Les prothésistes dentaires tirent la sonnette d'alarme sur l'emploi

 

22/11 16:05

 

  La fédération patronale des prothésistes dentaires a tiré "la sonnette d'alarme" mercredi sur l'emploi dans les 5.000 laboratoires de ce secteur économique, menacé selon eux par "l'importation de prothèses à bas prix" fabriquées à l'étranger.

"Depuis 2004, 700 laboratoires ont disparu, soit près de 2.000 emplois", a indiqué lors d'une conférence de presse Gérard Corsi, président de l'Union nationale patronale des prothésistes dentaires (UNPPD), pour une profession qui emploie aujourd'hui 19.500 personnes.

"Entre 25 et 30% des prothèses sont aujourd'hui importées en provenance de pays à bas coût de main-d'oeuvre", a-t-il souligné, "essentiellement le Maroc, la Chine, Madagascar et la Turquie".

Le prix moyen d'une prothèse fabriquée par un laboratoire français est de 120 à 130 euros, tandis qu'une prothèse fabriquée à l'étranger coûte en moyenne 30 euros, précise l'UNPPD.

"Mais que la prothèse soit fabriquée en France pour 120 euros, ou à l'étranger pour 30 euros, le patient paie toujours sa prothèse aussi cher à son chirurgien-dentiste, aux environs de 600 euros, et l'assurance maladie rembourse la même chose", dénonce Gérard Corsi, pour qui "les dentistes confortent leur marge au détriment des laboratoires français".

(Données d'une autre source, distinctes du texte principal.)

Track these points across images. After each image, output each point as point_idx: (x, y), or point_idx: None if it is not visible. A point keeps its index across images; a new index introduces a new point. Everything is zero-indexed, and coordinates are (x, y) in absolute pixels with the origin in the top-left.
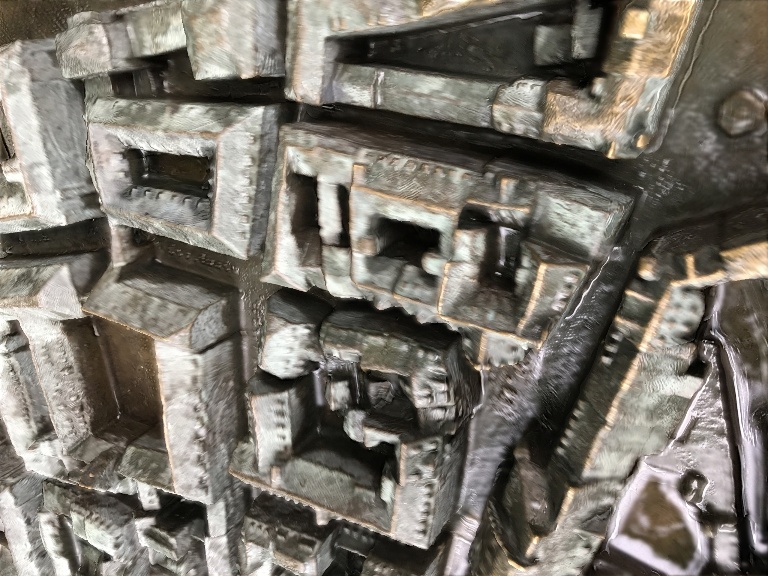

"Au-delà de l'emploi, c'est aussi un problème de santé publique", soulève-t-il, "puisqu'une prothèse mal élaborée peut entraîner des problèmes de santé comme des maux de tête ou des problèmes d'équilibre".

Pour sortir de cette situation qui "met en danger l'ensemble de la profession", l'UNPPD demande la publication du décret d'application d'une loi votée en 1998 portant sur la fabrication des dispositifs médicaux sur mesure.

Cette loi, qui est la transcription en droit français de la directive européenne 93/42, prévoit de "permettre au patient de connaître le prix d'achat au laboratoire de sa prothèse, son lieu de production et les matériaux de fabrication", souligne Gérard Corsi.

"Avec cette transparence sur les tarifs, il sera difficile pour les praticiens de justifier de tels honoraires, et de mettre la pression sur les laboratoires pour qu'ils s'alignent sur des tarifs trop bas", souligne l'UNPPD.